The broader geopolitical landscape also presents significant headwinds for Bitcoin. The price of BTC notably fell below $69,000 on a recent Saturday in early 2026, as a hypothetical "war in Iran" entered its third week, sending shockwaves through risk assets across the board. This scenario highlights Bitcoin’s evolving perception in times of global crisis. While some proponents argue for Bitcoin’s role as a "digital gold" or a safe-haven asset, its recent price action often demonstrates a strong correlation with traditional risk assets like tech stocks, particularly during periods of heightened geopolitical uncertainty or economic instability.

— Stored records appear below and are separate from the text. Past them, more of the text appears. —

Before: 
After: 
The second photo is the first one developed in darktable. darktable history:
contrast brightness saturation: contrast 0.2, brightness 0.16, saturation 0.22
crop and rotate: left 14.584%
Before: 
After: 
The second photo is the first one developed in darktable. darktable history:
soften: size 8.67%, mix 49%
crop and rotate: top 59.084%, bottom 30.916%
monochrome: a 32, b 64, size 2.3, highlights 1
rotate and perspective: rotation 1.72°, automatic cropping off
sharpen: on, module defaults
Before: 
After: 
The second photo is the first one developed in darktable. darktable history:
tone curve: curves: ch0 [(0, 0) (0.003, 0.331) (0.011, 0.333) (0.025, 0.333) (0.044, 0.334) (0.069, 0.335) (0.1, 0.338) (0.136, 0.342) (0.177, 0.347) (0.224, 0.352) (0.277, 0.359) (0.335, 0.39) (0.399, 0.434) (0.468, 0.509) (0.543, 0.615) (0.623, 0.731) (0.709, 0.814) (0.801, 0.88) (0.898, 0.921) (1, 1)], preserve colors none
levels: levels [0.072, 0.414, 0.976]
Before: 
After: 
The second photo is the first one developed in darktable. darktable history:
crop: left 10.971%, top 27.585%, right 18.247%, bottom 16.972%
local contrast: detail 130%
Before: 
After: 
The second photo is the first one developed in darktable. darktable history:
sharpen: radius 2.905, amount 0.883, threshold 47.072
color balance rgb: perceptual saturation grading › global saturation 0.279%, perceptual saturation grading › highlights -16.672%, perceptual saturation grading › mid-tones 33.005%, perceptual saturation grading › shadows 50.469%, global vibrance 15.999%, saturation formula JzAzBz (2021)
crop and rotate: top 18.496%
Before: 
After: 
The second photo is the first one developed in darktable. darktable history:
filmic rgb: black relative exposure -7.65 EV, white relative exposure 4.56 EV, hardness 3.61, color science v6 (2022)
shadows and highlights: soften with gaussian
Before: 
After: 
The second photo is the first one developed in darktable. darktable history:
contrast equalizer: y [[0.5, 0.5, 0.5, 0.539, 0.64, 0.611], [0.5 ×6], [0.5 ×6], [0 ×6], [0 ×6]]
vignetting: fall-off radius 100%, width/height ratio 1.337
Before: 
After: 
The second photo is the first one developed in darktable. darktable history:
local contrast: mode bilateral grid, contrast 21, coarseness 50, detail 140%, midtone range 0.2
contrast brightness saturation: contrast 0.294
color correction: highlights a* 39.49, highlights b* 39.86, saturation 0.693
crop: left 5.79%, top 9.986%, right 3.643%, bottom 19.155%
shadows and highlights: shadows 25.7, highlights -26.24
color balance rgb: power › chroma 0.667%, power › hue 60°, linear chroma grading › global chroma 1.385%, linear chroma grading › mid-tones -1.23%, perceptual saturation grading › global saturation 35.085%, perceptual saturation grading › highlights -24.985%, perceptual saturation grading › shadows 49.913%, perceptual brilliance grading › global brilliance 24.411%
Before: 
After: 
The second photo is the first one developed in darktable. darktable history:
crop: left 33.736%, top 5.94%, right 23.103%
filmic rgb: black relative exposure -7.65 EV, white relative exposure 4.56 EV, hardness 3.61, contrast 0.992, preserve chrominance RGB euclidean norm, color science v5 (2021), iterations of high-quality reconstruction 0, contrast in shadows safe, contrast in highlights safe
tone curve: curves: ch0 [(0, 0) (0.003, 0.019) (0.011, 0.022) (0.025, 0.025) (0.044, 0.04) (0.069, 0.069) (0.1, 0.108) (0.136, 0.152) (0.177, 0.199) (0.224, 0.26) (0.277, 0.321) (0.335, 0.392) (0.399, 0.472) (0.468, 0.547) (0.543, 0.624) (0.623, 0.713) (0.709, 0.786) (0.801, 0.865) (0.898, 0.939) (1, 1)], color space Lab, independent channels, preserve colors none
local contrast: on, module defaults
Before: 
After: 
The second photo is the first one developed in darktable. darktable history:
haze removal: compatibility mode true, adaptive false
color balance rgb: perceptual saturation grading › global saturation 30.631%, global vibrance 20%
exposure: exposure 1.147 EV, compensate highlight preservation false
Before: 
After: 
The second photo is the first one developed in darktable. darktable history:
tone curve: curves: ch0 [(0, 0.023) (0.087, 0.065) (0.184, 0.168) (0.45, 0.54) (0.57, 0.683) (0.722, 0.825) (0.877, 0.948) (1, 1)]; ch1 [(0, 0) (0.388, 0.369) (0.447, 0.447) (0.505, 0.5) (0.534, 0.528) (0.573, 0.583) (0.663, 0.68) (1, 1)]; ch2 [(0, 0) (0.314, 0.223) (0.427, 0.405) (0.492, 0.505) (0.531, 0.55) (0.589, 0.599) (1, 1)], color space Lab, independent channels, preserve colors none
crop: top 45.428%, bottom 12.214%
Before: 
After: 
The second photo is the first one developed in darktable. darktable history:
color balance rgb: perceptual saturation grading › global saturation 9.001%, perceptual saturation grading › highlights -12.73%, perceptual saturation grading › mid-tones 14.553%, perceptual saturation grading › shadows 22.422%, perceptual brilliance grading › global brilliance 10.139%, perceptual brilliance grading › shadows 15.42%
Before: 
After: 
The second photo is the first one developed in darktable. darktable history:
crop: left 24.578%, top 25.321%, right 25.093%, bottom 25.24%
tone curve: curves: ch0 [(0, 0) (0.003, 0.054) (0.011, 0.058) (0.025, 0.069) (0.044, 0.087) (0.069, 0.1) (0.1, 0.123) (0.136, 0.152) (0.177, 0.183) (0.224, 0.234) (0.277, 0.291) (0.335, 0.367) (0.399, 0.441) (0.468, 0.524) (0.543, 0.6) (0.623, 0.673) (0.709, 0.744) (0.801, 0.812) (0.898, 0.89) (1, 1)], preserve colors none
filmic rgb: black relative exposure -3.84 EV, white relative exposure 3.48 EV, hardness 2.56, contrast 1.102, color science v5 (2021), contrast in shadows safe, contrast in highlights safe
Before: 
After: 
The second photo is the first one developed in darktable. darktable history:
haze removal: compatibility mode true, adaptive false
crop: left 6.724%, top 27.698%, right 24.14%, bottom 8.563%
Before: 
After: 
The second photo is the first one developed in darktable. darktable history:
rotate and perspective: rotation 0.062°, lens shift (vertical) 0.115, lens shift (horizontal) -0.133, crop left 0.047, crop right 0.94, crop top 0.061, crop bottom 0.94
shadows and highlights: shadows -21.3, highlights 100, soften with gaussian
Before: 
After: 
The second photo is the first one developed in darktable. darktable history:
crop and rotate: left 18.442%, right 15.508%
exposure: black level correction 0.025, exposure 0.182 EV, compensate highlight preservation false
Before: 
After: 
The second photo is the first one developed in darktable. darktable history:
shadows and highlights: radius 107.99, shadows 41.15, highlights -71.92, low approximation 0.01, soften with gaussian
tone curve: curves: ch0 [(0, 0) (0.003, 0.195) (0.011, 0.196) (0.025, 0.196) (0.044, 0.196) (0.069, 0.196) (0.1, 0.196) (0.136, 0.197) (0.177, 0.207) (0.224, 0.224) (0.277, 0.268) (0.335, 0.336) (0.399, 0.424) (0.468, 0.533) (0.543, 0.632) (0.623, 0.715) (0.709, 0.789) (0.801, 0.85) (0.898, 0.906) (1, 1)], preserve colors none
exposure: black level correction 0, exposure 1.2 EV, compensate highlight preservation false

Traditional stock market investors also felt the pinch, with the S&P 500 index extending its decline on the preceding Friday, dropping by approximately 1.3%. A day earlier, the widely watched gauge had closed below its 200-day moving average for the first time in 10 months. This technical indicator is a crucial benchmark for assessing the overall trend of equities markets, and a breach below it often signals a shift from a bullish to a bearish outlook, prompting further sell-offs. The synchronous downturn in both Bitcoin and major stock indices underscores the increasing interconnectedness of financial markets, dampening the narrative of Bitcoin as a completely uncorrelated asset. Some analysts, observing this growing positive correlation with the S&P 500 index, have consequently forecast a potential 50% drop in BTC’s price in 2026 should this correlation persist and deepen. This grim outlook serves as a stark reminder of the market’s vulnerability to macro-economic forces and geopolitical instability, regardless of Bitcoin’s intrinsic value proposition or long-term potential. The unfolding narrative suggests that while Bitcoin’s core cycles may endure in some form, its journey to widespread adoption and price stability remains intricately linked to the broader global economic and political environment.